Ned’s Dead
Sometime on the night of Wednesday, April 15, Ned the left-spiralling snail slid off this mortal coil. “He was inside his pāua-shell abode when he passed,” says illustrator Giselle Clarkson, who had been Ned’s gentle keeper since finding him in her Wairarapa garden in August 2025. “That’s where he slept every day.”
Ned had a pampered life with Clarkson, cruising a terrarium in her lounge with two right-spiralling snail buddies, plus an assortment of slaters, beetles and a spider. Clarkson spritzed them with water every day, and brought greens from her garden. Shortly before he died, she says, Ned had eaten some cucumber, some carrot, and some French beans. “Boy, he loved his French beans.”
Here’s the thing about Ned: his shell coiled left, putting him at odds with almost every other snail on the planet. He was a sinistral, entirely flipped, a one-in-40,000 find. The arrangement of his organs* meant mating was going to be all but impossible without another leftie. New Zealand Geographic asked readers to help us find such a mate. Then the BBC called, and everyone else: CNN, AP News, the Washington Post, Smithsonian Magazine, the Irish Examiner, the Guardian, Der Spiegel. Ned even made an international Nature newsletter.

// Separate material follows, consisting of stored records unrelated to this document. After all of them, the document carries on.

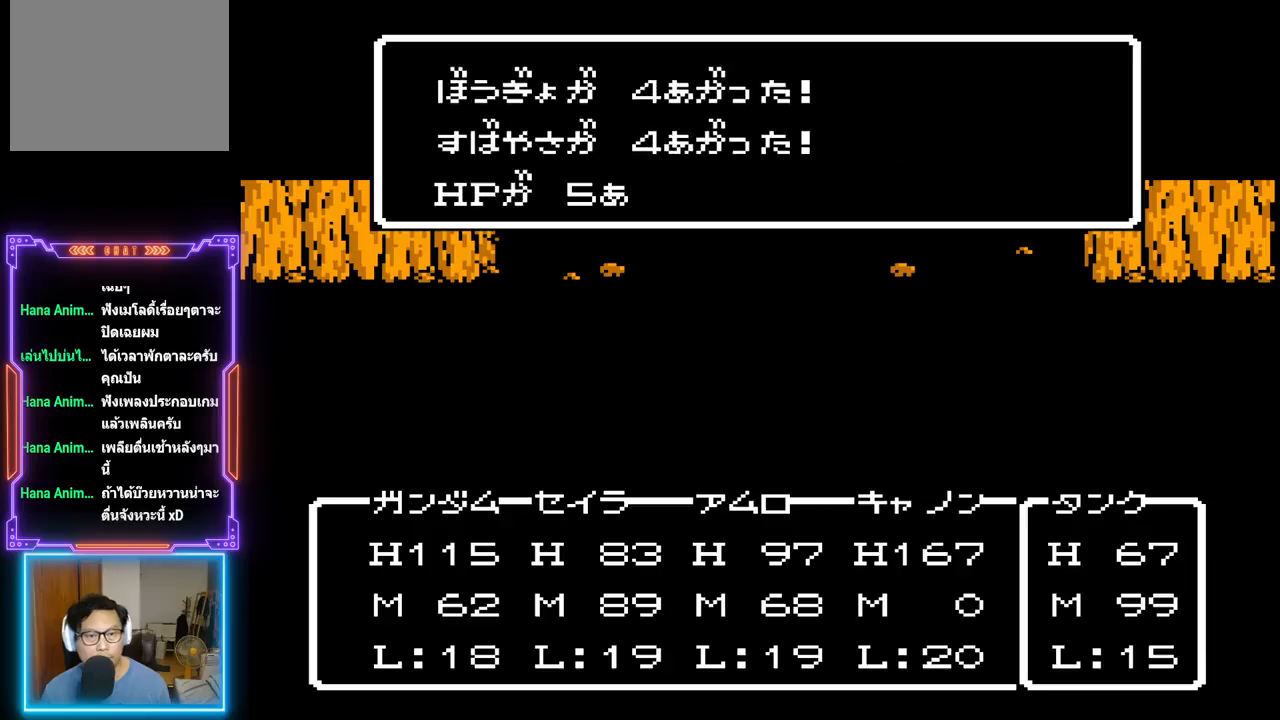
{"buttons": ["TRIANGLE"], "events": []}
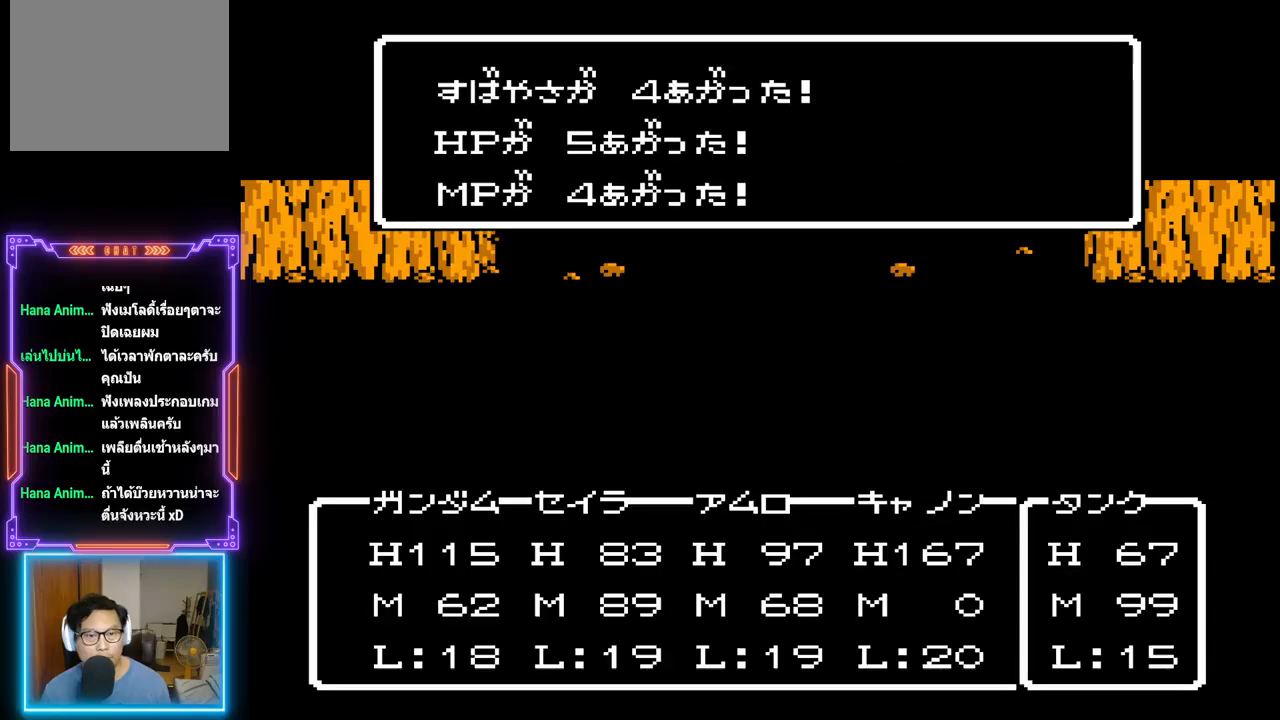
{"buttons": ["TRIANGLE"], "events": []}
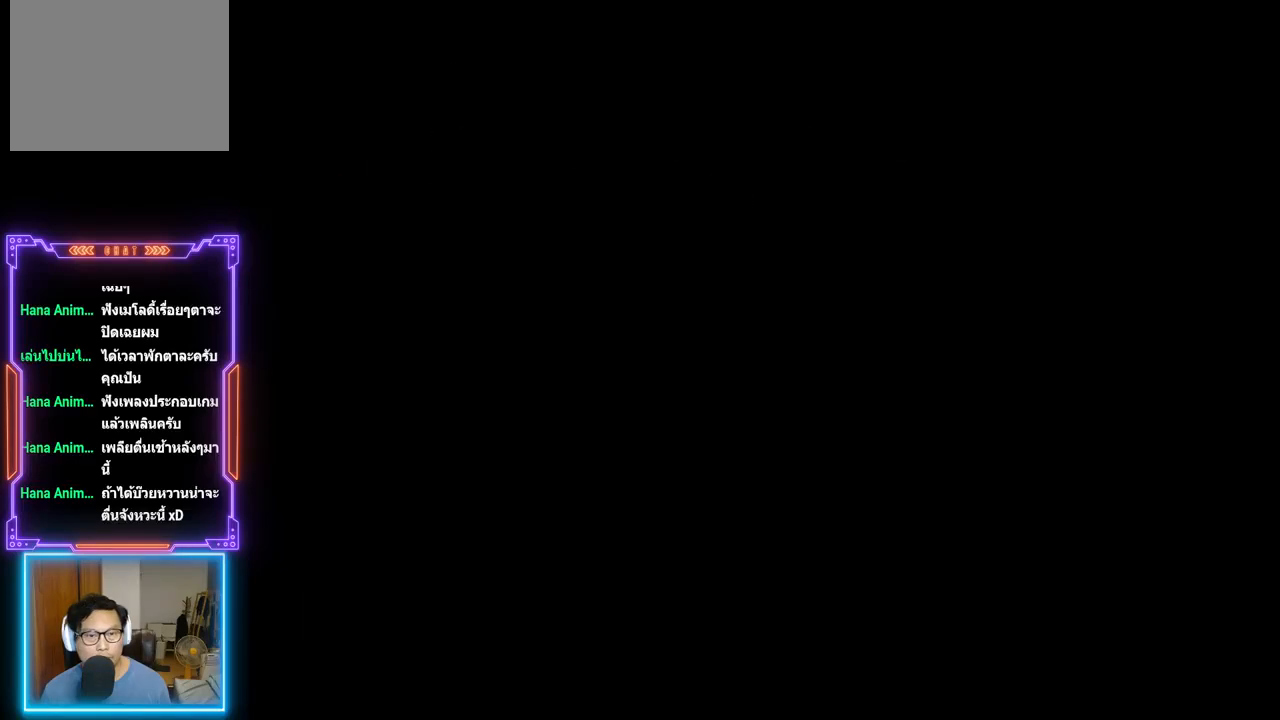
{"buttons": [], "events": [[50, "TRIANGLE", "up"]]}
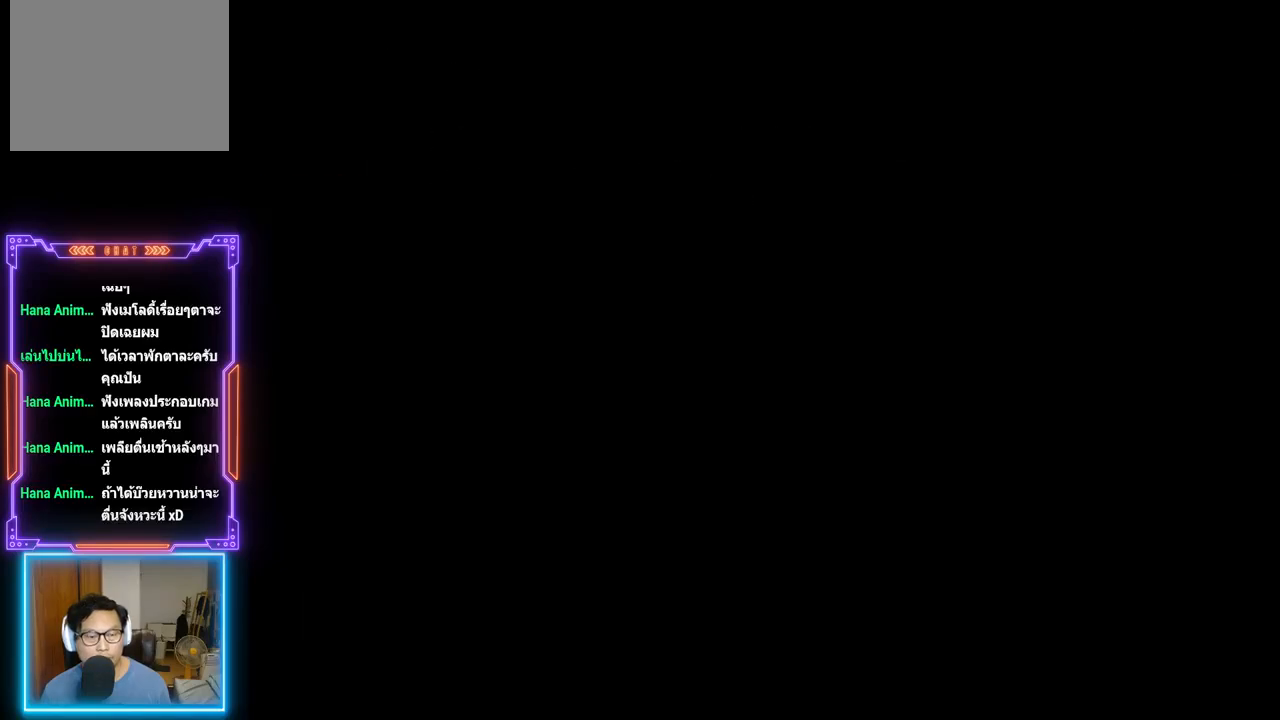
{"buttons": [], "events": []}
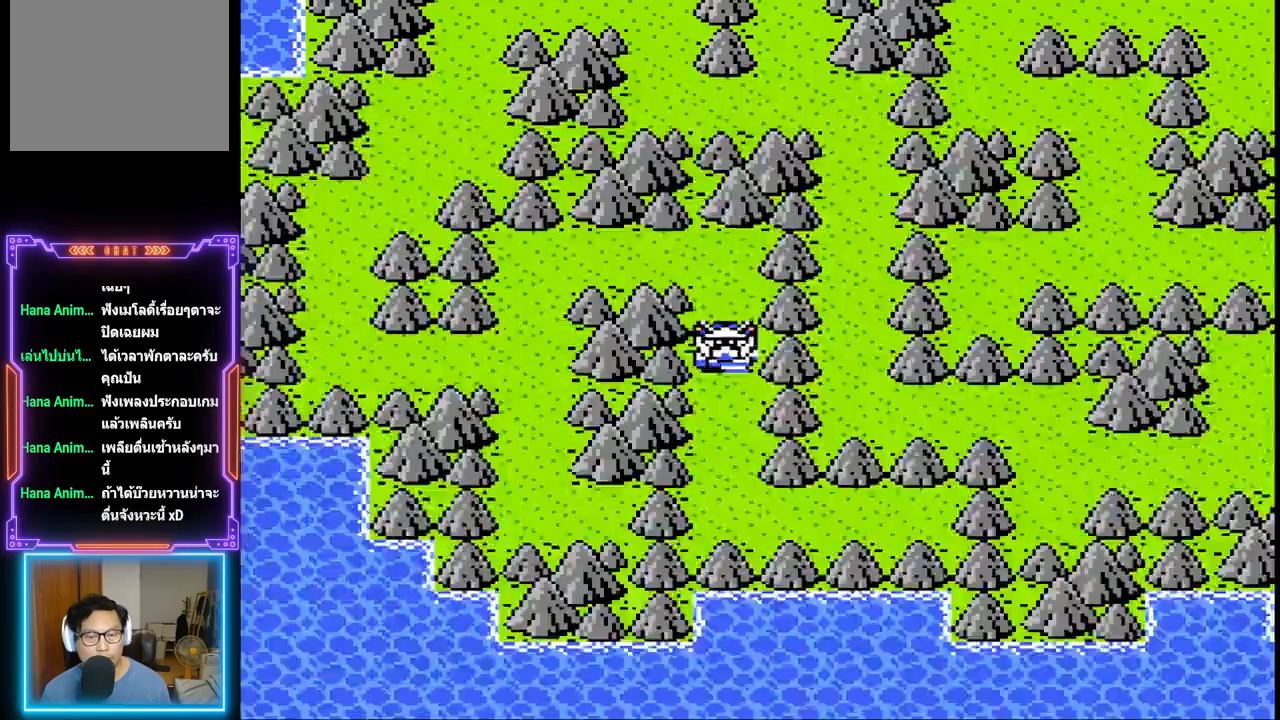
{"buttons": [], "events": []}
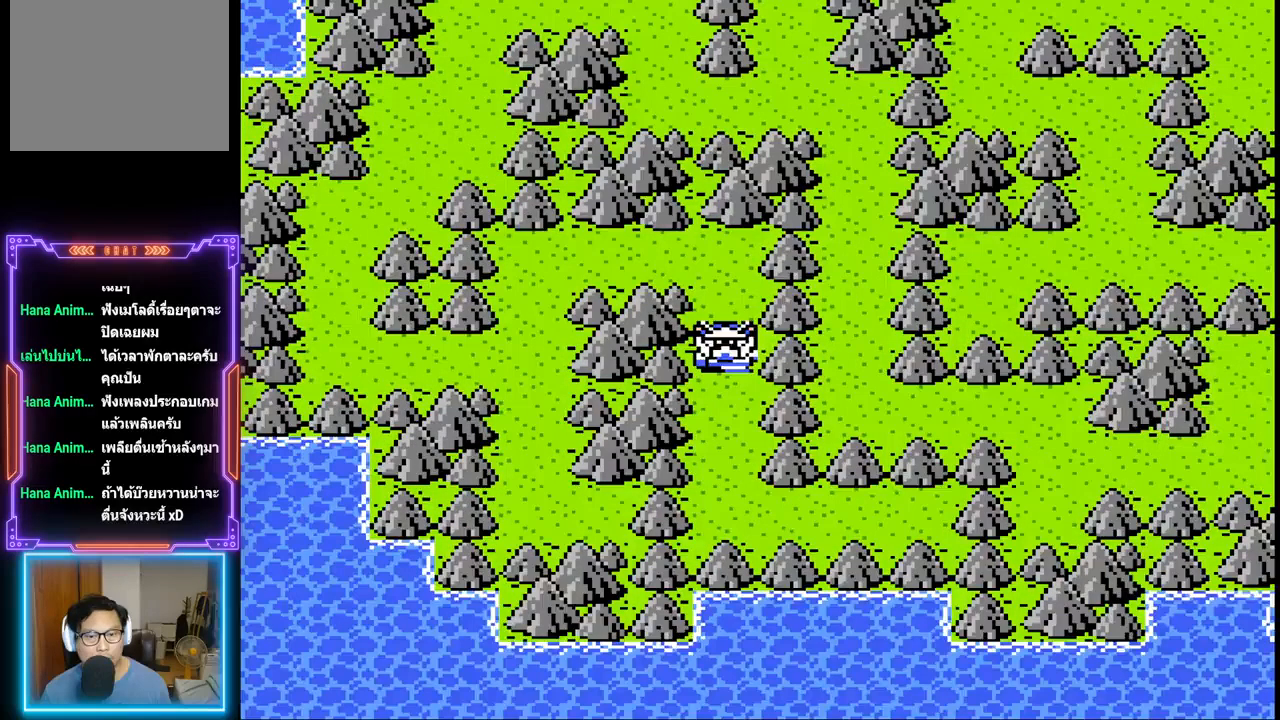
{"buttons": ["DPAD_UP"], "events": [[83, "DPAD_UP", "down"]]}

Clarkson gave so many interviews that her second thought, the moment she found Ned dead, was, “Oh my god, please tell me I don’t have to talk to the BBC about this.” Her first? “It was a bit sooner than I expected. I just thought I had longer.”
While he leaves no progeny, Clarkson hopes that Ned’s short life may have lit a lasting spark: “I just want people to look, and notice, and be gentle and inquisitive with what’s around them.”
On the day of Ned’s death, out of respect, she did not chuck any snails she found in her veggie garden to the chooks. She has freed his friends. “They had it good for a long time, for a couple of righties.” And Ned? His earthly remains are still in the terrarium, closely attended by the slaters, centipedes and springtails. Clarkson hopes they will eat his flesh, leaving her a shell to take pride of place in her collection of curios. “I’ll keep Ned in my cabinet, and in my heart, forever.”
Ned’s cause of death is unconfirmed, and Clarkson begs for privacy at this time.